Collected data
⟨

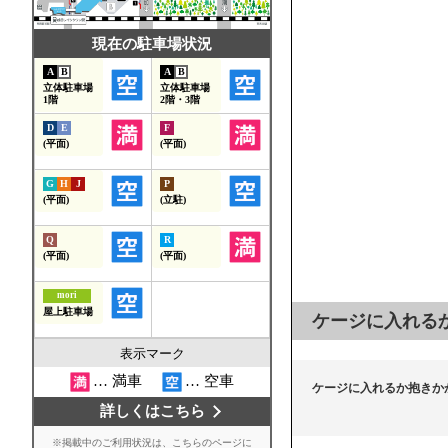
ケージに入れる
ケージに入れるか抱きか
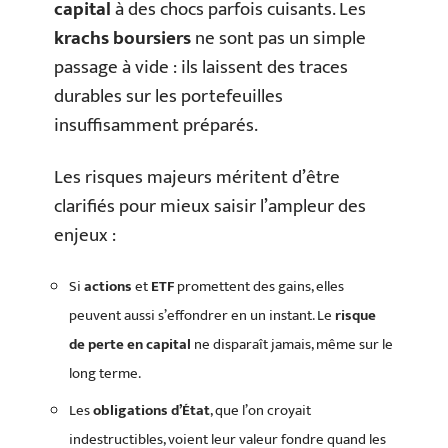
capital
à des chocs parfois cuisants. Les
krachs boursiers
ne sont pas un simple
passage à vide : ils laissent des traces
durables sur les portefeuilles
insuffisamment préparés.
Les risques majeurs méritent d’être
clarifiés pour mieux saisir l’ampleur des
enjeux :
Si
actions
et
ETF
promettent des gains, elles
peuvent aussi s’effondrer en un instant. Le
risque
de perte en capital
ne disparaît jamais, même sur le
long terme.
Les
obligations d’État
, que l’on croyait
indestructibles, voient leur valeur fondre quand les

⟩

Repeat each entry exactly as it appears; skip any picture.

ケージに入れる
ケージに入れるか抱きか
capital
à des chocs parfois cuisants. Les
krachs boursiers
ne sont pas un simple
passage à vide : ils laissent des traces
durables sur les portefeuilles
insuffisamment préparés.
Les risques majeurs méritent d’être
clarifiés pour mieux saisir l’ampleur des
enjeux :
Si
actions
et
ETF
promettent des gains, elles
peuvent aussi s’effondrer en un instant. Le
risque
de perte en capital
ne disparaît jamais, même sur le
long terme.
Les
obligations d’État
, que l’on croyait
indestructibles, voient leur valeur fondre quand les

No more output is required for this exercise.